Radna proponuje znaki na ulicach z informacją „Uwaga – koty”

Jest pomysł, aby w Poznaniu, podobnie jak w Bielsku-Białej pojawiły się tabliczki „Uwaga – koty”, które mają na celu zwrócenie uwagi kierowców na zwierzęta i ograniczenie prędkości. Interpelację w tej sprawie złożyła radna Magdalena Anatolczyk. Miasto przychyla się do propozycji, jednak na nieco innych zasadach niż ma to miejsce na Śląsku.

Niestety koty często bywają ofiarami rozpędzonych samochodów. Aby zwrócić uwagę na skalę tego zjawiska w Bielsku-Białej zainicjowano akcję „Uwaga -koty”. W mieście pojawiły się znaki przypominające o tym, aby zwolnić ze względu na przechodzące koty. Aacja cieszy się w internecie sporym zainteresowaniem. Poznańska radna Magdalena Antolczyk zgłosiła interpelację, aby w stolicy Wielkopolski również pojawiły się takie znaki.

– Zwracam się z uprzejmą prośbą o rozważenie wprowadzenia miejskiej kampanii informacyjnej zwracającej uwagę kierowców na obecność kotów domowych w przestrzeni publicznej, w szczególności na osiedlach domów jednorodzinnych. Bezpośrednim impulsem niniejszej interpelacji jest zgłoszenie mieszkanki, której kot został śmiertelnie potrącony przez samochód na ul. Zbąszyńskiej. Kierowca nie zatrzymał się, a – co istotne – dochodzą do mnie głosy, że nie był to odosobniony przypadek – napisała w interpelacji radna Magdalena Antolczyk.

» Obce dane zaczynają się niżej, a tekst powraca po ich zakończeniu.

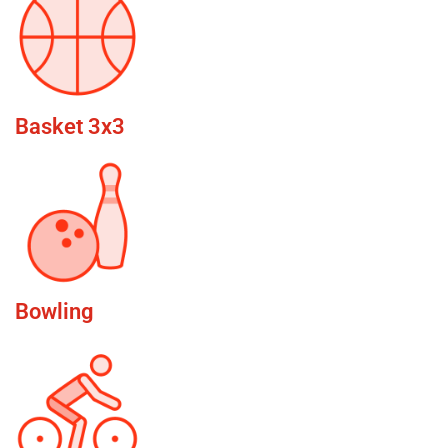
Basket 3x3
Bowling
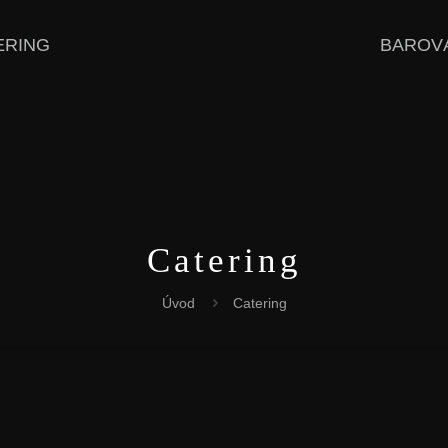
ERING
BAROV
Catering
Úvod
Catering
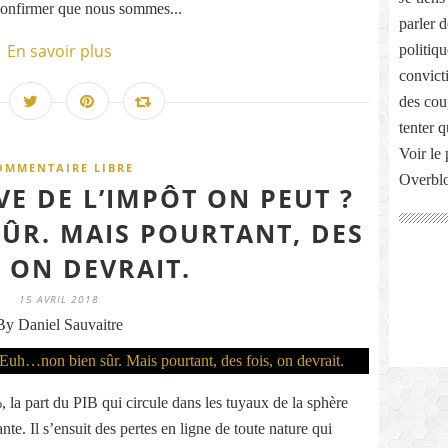
onfirmer que nous sommes...
parler 
En savoir plus
politiq
convict
des cou
tenter 
Voir le 
OMMENTAIRE LIBRE
Overbl
VE DE L’IMPÔT ON PEUT ?
ÛR. MAIS POURTANT, DES
, ON DEVRAIT.
15 AVRIL 2018
By Daniel Sauvaitre
la part du PIB qui circule dans les tuyaux de la sphère
te. Il s’ensuit des pertes en ligne de toute nature qui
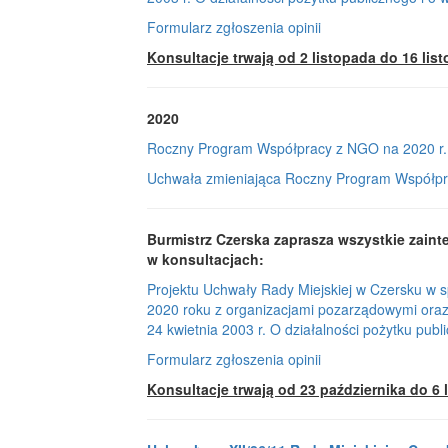
Formularz zgłoszenia opinii
Konsultacje trwają od 2 listopada do 16 lis
2020
Roczny Program Współpracy z NGO na 2020 r.
Uchwała zmieniająca Roczny Program Współpra
Burmistrz Czerska zaprasza
wszystkie zaint
w konsultacjach:
Projektu Uchwały Rady Miejskiej w Czersku w 
2020 roku z organizacjami pozarządowymi oraz 
24 kwietnia 2003 r. O działalności pożytku publi
Formularz zgłoszenia opinii
Konsultacje trwają od 23 października do 6 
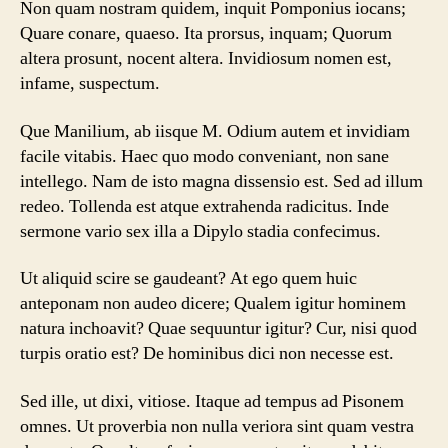
Non quam nostram quidem, inquit Pomponius iocans;
Quare conare, quaeso. Ita prorsus, inquam; Quorum
altera prosunt, nocent altera. Invidiosum nomen est,
infame, suspectum.
Que Manilium, ab iisque M. Odium autem et invidiam
facile vitabis. Haec quo modo conveniant, non sane
intellego. Nam de isto magna dissensio est. Sed ad illum
redeo. Tollenda est atque extrahenda radicitus. Inde
sermone vario sex illa a Dipylo stadia confecimus.
Ut aliquid scire se gaudeant? At ego quem huic
anteponam non audeo dicere; Qualem igitur hominem
natura inchoavit? Quae sequuntur igitur? Cur, nisi quod
turpis oratio est? De hominibus dici non necesse est.
Sed ille, ut dixi, vitiose. Itaque ad tempus ad Pisonem
omnes. Ut proverbia non nulla veriora sint quam vestra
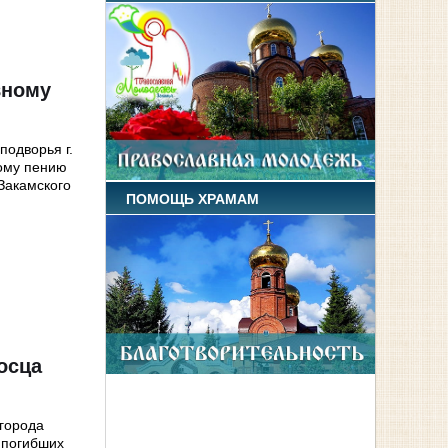
вному
подворья г.
ому пению
Закамского
ПОМОЩЬ ХРАМАМ
осца
 города
 погибших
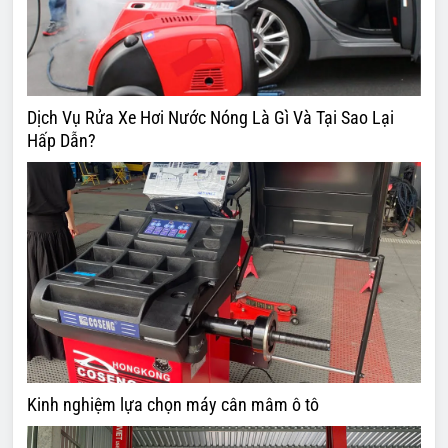
Dịch Vụ Rửa Xe Hơi Nước Nóng Là Gì Và Tại Sao Lại
Hấp Dẫn?
Kinh nghiệm lựa chọn máy cân mâm ô tô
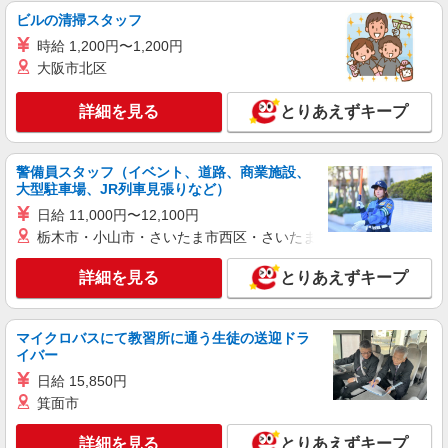
ス【看護助手】
ビルの清掃スタッフ
看護助手（ナースエイド）
時給 1,200円〜1,200円
時給1,300円 ★週払いOK（規定あり） ※給与
大阪市北区
幅は経験・能力による
広島県呉市 JR呉線「呉」駅 ★マイカー・バイ
詳細を見る
ク通勤もOK！（規定あり）
とりあえずキープ
詳細を見る
キープ
警備員スタッフ（イベント、道路、商業施設、
大型駐車場、JR列車見張りなど）
派遣社員
日給 11,000円〜12,100円
株式会社kotrio /●HR-H-1855684
栃木市・小山市・さいたま市西区・さいたま市岩槻区・久喜市・
[ 面接なし ]呉近くの支援員★社会活動の見守
りなど
詳細を見る
とりあえずキープ
時給1450円〜1937円 ＜日払い有/週払い有/交
通費全支給(ガソリン代含む)＞
呉市内多数 マイカー通勤OK
マイクロバスにて教習所に通う生徒の送迎ドラ
イバー
詳細を見る
キープ
日給 15,850円
箕面市
派遣社員
株式会社kotrio /●HR-H-1992195
詳細を見る
とりあえずキープ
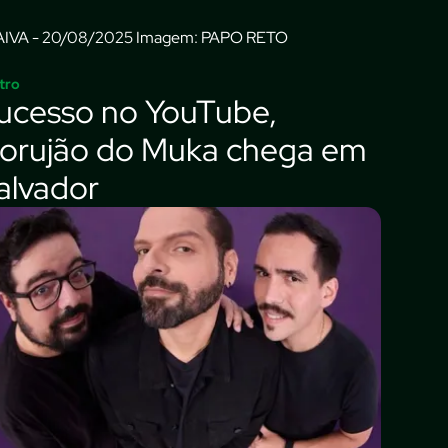
Imagem: PAPO RETO
tro
ucesso no YouTube,
orujão do Muka chega em
alvador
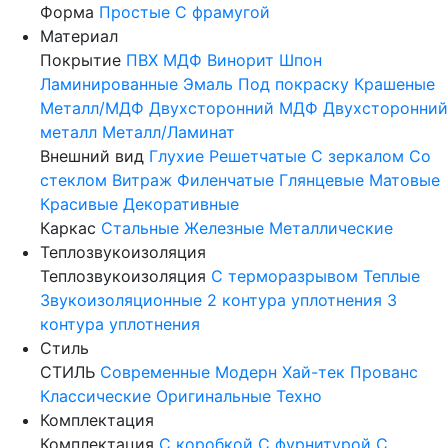
Форма
Простые
С фрамугой
Материал
Покрытие
ПВХ
МДФ
Винорит
Шпон
Ламинированные
Эмаль
Под покраску
Крашеные
Металл/МДФ
Двухсторонний МДФ
Двухсторонний
металл
Металл/Ламинат
Внешний вид
Глухие
Решетчатые
С зеркалом
Со
стеклом
Витраж
Филенчатые
Глянцевые
Матовые
Красивые
Декоративные
Каркас
Стальные
Железные
Металлические
Теплозвукоизоляция
Теплозвукоизоляция
С терморазрывом
Теплые
Звукоизоляционные
2 контура уплотнения
3
контура уплотнения
Стиль
СТИЛЬ
Современные
Модерн
Хай-тек
Прованс
Классические
Оригинальные
Техно
Комплектация
Комплектация
С коробкой
С фурнитурой
С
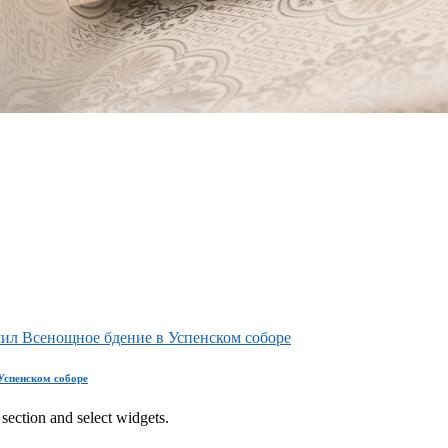
ил Всенощное бдение в Успенском соборе
Успенском соборе
section and select widgets.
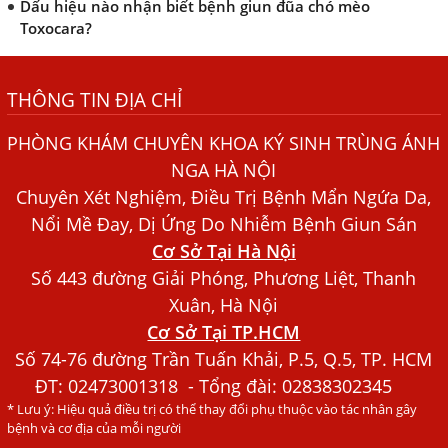
Dấu hiệu nào nhận biết bệnh giun đũa chó mèo
Toxocara?
Những điều cần biết về bệnh giun đũa chó mèo
THÔNG TIN ĐỊA CHỈ
Bệnh Chàm Và Những Yếu Tố Liên Quan Đến Bệnh Giun
Sán
PHÒNG KHÁM CHUYÊN KHOA KÝ SINH TRÙNG ÁNH
Dấu Hiệu Ngứa Da, Dị Ứng, Nổi Mề Đay Do Nhiễm Sán
NGA HÀ NỘI
Chó Trong Máu
Chuyên Xét Nghiệm, Điều Trị Bệnh Mẩn Ngứa Da,
Bác sĩ Nguyễn Ngọc Ánh Phòng Khám Ánh Nga Đề Tài
Nổi Mề Đay, Dị Ứng Do Nhiễm Bệnh Giun Sán
Nghiên Cứu Khoa
Cơ Sở Tại Hà Nội
Xét Nghiệm Giun Sán Gồm Những Loại Nào? Chi Phí Bao
Số 443 đường Giải Phóng, Phương Liệt, Thanh
Nhiêu?
Xuân, Hà Nội
Cơ Sở Tại TP.HCM
Người Đàn Ông Phát Ban Mẩn Đỏ Khắp Người, Sau Ba
Tháng Mới Tìm Ra Nguyên Nhân
Số 74-76 đường Trần Tuấn Khải, P.5, Q.5, TP. HCM
ĐT:
02473001318
- Tổng đài: 02838302345
Đau Mắt Đỏ, Nguyên Nhân Và Cách Điều Trị
* Lưu ý: Hiệu quả điều trị có thể thay đổi phụ thuộc vào tác nhân gây
HÀ NỘI – PHÁT BAN MẨN ĐỎ KHẮP NGƯỜI, ĐI KHÁM
bệnh và cơ địa của mỗi người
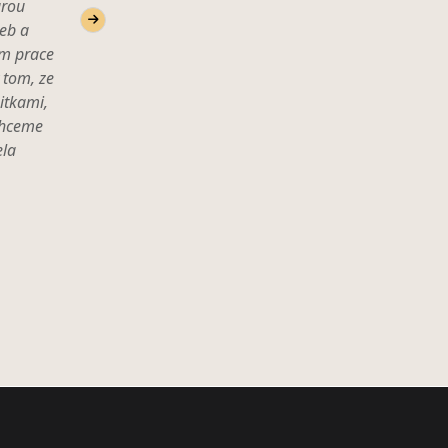
urou
eb a
om prace
 tom, ze
itkami,
chceme
ela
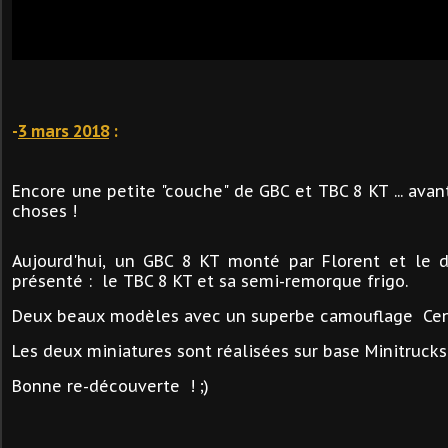
-
3 mars 2018
:
Encore une petite "couche" de GBC et TBC 8 KT ... avan
choses !
Aujourd'hui, un GBC 8 KT monté par Florent et le de
présenté : le TBC 8 KT et sa semi-remorque frigo.
Deux beaux modèles avec un superbe camouflage Cen
Les deux miniatures sont réalisées sur base Minitrucks.
Bonne re-découverte ! ;)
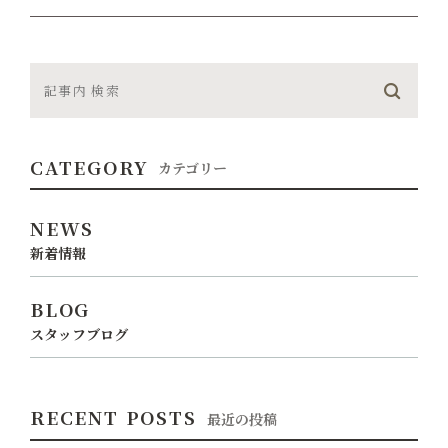
CATEGORY
カテゴリー
NEWS
新着情報
BLOG
スタッフブログ
RECENT POSTS
最近の投稿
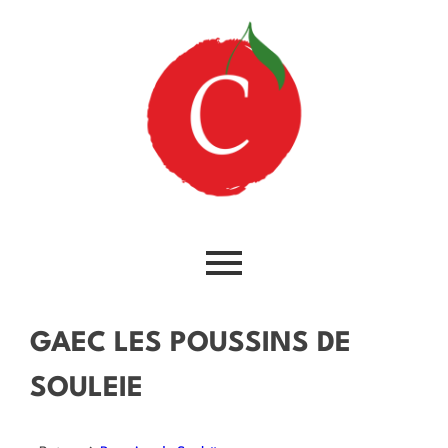
GAEC LES POUSSINS DE
SOULEIE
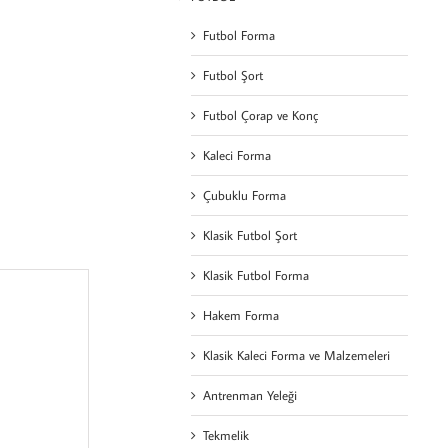
Futbol Forma
Futbol Şort
Futbol Çorap ve Konç
Kaleci Forma
Çubuklu Forma
Klasik Futbol Şort
Klasik Futbol Forma
Hakem Forma
Klasik Kaleci Forma ve Malzemeleri
Antrenman Yeleği
Tekmelik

„Musiałaby dotyczyć bardziej problematyki kotów wolno żyjących”

Miasto odpowiedziało na interpelację radnej. Zadecydowano, że temat zostanie podjęty podczas obrad miejskiego zespołu „Koci okrągły stół”. Problem polega jednak na tym, że członkowie zespołu sprzeciwiają się temu, aby właściciele kotów wypuszczali je. Koty domowe z założenia powinny być pod stałą opieką i przebywać w bezpiecznych miejscach. W Poznaniu akcja mogłaby dotyczyć kotów wolno żyjących.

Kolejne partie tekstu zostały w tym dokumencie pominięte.